Muito
mais do que uma questão de qualidade particular, ou seja, referente
a um segmento específico da sociedade, a discussão de gênero deve
abarcar a juridicidade e a política, daí ser impreterível questão
social, que envolve todos os indivíduos vinculados a um Estado. Como
parte legislativa dirigida aos interesses da comunidade LGBT, temos
uma série de propostas cabíveis em trâmite, que podem – caso
promulgadas –, por vias legais, facilitar o acesso e reconhecimento
do grupo como queiram seus indivíduos – seja em união
homoafetiva, adoção para casais do mesmo sexo e, mais discutido
neste texto, a cirurgia para mudança de sexo.
Uma
jovem – biologicamente pertencente ao sexo masculino, porém social
e psicologicamente colocada como mulher – pleiteia, então, uma
cirurgia de mudança de sexo, custeada pelo Estado em convênio com
o SUS, e requere a ação em juízo. Quando o Juiz de uma Vara de
Jales, Fernando Antônio de Lima, afirma em texto a segurança do
cumprimento da ação com base no arcabouço legal em matéria
Constitucional – além de menção às declarações de direito de
que o Brasil é signatário –, reflete-se um caráter urgente de
uma emancipação dessa questão quanto às formalidades legais, a
fim de evitar tamanha burocratização e lentidão judicial por mera
razão de não previsão em norma desse embargo.
Isso
ocorre porque, formalmente, não há positivado texto que regule as
decisões em específico, o que torna o fim do processo tendencioso,
ou seja, está nas mãos do juiz encarregado um posicionamento
jurisprudencial ou decisão diferente. No caso acima relatado, o
magistrado se colocou, como também o faz o Tribunal de Justiça de
São Paulo e o STJ, favorável ao requerimento da parte autora,
deferindo-lhe tanto a cirurgia, quanto a alteração sigilosa de
registro civil de nome e gênero. Doutra forma, poderia ser o
resultado não tão favorável, havendo uma cisão entre os direitos
fundamentais da Constituição e sua efetivação pelo Estado – o
que, segundo o mesmo juiz, seria “omissão inconstitucional” –,
posto que, embora não sejam os direitos de gênero previstos
especificamente, estão derivados dos direitos de liberdade e
identidade, fundamentais.
Em
Weber, a discussão entre Direito Formal e Material ganha destaque.

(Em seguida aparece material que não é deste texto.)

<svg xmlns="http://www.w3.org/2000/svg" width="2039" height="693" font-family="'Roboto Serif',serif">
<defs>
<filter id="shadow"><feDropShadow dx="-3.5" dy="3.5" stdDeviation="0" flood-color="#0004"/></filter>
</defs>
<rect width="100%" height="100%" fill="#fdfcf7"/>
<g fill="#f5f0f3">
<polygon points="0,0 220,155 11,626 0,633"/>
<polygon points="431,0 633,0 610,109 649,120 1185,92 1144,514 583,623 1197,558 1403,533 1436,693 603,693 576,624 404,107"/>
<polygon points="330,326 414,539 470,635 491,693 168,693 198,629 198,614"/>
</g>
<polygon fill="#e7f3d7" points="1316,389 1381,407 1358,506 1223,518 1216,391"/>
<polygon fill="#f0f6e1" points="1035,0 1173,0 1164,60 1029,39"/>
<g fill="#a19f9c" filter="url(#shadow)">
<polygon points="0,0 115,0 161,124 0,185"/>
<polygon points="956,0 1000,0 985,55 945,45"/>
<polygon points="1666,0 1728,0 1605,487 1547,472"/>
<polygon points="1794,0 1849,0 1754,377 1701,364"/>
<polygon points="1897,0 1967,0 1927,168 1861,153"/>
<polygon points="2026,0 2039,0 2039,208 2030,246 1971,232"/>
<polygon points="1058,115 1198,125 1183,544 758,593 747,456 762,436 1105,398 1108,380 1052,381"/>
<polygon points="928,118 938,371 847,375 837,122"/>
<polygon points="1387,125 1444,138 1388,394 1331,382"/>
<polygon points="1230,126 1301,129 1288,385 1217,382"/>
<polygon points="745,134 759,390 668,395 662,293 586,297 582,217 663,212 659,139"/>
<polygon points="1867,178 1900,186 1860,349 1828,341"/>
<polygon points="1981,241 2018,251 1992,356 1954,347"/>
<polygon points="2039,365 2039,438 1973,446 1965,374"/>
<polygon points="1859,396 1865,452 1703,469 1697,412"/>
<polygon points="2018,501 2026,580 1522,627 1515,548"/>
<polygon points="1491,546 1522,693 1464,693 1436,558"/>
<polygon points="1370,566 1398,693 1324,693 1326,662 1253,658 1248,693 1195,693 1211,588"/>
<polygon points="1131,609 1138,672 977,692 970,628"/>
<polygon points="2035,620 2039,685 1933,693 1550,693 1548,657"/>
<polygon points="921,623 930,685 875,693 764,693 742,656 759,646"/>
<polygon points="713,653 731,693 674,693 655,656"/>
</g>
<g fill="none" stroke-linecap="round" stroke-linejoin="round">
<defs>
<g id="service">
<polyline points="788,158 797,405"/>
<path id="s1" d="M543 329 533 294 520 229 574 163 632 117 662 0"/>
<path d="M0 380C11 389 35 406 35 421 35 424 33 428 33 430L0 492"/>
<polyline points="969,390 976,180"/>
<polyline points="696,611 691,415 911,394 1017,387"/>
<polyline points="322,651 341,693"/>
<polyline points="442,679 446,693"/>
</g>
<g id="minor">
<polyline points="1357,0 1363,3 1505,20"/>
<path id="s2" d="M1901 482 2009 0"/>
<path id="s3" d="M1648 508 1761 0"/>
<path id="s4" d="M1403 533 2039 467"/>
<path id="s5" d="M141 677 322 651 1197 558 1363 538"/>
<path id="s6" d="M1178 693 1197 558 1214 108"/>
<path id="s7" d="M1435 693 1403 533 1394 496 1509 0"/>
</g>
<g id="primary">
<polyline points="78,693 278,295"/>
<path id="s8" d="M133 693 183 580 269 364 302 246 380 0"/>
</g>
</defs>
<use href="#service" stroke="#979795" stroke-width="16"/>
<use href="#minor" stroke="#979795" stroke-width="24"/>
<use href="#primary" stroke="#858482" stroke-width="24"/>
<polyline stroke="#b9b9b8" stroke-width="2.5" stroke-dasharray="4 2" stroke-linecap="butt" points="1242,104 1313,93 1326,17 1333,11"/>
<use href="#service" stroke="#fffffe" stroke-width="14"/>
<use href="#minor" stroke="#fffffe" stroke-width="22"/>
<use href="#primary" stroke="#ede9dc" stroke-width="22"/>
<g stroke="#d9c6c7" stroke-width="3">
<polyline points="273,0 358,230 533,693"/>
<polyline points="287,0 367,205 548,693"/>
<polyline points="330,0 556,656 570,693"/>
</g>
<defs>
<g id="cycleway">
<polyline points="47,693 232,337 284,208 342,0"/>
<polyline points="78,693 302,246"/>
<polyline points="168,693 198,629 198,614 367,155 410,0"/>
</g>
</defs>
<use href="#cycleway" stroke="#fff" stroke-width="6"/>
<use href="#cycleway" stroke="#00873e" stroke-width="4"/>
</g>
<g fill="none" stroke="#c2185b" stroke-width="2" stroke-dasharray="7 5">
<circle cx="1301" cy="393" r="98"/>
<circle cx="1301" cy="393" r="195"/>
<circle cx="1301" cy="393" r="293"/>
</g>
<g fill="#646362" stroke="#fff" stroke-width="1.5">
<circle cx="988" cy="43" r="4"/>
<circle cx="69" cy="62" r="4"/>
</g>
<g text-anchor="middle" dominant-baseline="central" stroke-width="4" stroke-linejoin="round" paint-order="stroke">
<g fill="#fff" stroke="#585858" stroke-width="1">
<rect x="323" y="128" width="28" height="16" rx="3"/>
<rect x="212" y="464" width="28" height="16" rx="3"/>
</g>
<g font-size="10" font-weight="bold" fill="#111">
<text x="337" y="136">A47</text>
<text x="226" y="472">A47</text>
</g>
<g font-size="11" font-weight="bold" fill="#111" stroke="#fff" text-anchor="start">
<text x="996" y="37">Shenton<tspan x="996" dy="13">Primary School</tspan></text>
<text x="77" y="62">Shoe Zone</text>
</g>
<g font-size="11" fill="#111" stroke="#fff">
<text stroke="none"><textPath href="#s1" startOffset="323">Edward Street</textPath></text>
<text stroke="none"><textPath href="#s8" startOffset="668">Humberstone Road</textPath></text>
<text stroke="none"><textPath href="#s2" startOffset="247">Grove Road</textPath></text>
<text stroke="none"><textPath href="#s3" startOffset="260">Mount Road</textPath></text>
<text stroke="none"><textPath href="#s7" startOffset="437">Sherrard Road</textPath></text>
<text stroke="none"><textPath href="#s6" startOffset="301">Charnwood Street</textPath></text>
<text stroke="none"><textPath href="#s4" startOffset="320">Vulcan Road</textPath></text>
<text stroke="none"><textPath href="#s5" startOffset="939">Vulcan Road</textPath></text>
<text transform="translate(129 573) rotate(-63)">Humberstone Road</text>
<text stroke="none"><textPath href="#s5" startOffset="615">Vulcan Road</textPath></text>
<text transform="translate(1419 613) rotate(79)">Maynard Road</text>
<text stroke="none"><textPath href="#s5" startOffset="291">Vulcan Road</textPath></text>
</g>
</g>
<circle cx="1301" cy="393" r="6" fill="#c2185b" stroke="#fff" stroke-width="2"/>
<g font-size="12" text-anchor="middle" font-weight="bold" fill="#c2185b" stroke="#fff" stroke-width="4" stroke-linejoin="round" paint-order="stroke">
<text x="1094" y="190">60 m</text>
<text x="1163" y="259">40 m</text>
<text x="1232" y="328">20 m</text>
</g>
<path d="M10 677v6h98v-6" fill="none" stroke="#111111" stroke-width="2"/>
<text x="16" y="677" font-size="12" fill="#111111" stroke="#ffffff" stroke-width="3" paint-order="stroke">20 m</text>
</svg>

Relacionam-se à racionalização jurídica, visto que o Direito é
fruto de norma, afastada de valor ou qualidade, devendo somente
apontar como verdade ou não um fato apresentado, e disso haver o
controle e coerção imaginadas pela Lei. Ambas as classificações
– formal e material – estão dispostas em dialética frequente,
sempre uma lei positivada se chocando com o valor divergente que
enxerga certa parcela não contemplada, daí recriando a norma e
formalizando-a. O que acontece é, na verdade, uma defasagem
significativa entre o formal e o material, entendendo-se que entre o
texto normativo e sua aplicação pura exista a pluralidade social,
muitas vezes esquecida pela classe que formula o Direito vigente.
Tal
ideia se aplica ao caso acima no tocante à necessidade de se
extender um Direito formal à materialidade – ou seja, o direito
constitucional será ampliado e lido de forma a contemplar uma
parcela da sociedade cujos direitos não estão dispostos claramente
em lei. “O imbróglio jurídico sobre as identidades 'legal' e
'social' das pessoas travestis, transexuais e transgêneros provoca
situações absurdas que mostram o tamanho do furo que ainda existe
na legislação brasileira.” (Retirado do Projeto de Lei “João W
Nery – De Identidade de Gênero” dos Deps. Jean Wyllys e Érika
Kokay).
Alguém
que se encontra na dita situação, de inconformidade com o próprio
corpo, pode, numa exceção do Código Civil, dispor-se à cirurgia
com aprovação médica. Dessa maneira, após análises psiquiátricas
e psicológicas, e formulação de laudos técnicos que aprovem a
condição, realiza-se a ação. Até que isso ocorra, o indivíduo
sofre por tempos os efeitos negativos da situação, sejam os
preconceitos movidos pela sociedade, seja sua própria identidade –
ocasionando inclusive distúrbios psíquicos que, levados à
gravidade, podem gerar quadros suicidas. Daí a necessidade de
viabilizar o processo, para que não haja mais a possibilidade ou
impossibilidade de realização da cirurgia, mas uma efetivação do
que garante o próprio Estado. Cabe, também, uma quebra no estigma
carregado pela comunidade LGBT em geral, muitas vezes vítima de
discursos de ódio e crimes vinculados à homofobia, daí a
corroboração de uma postura positivada do Estado em afirmar seus
direitos, como o faz com os cis-gênero.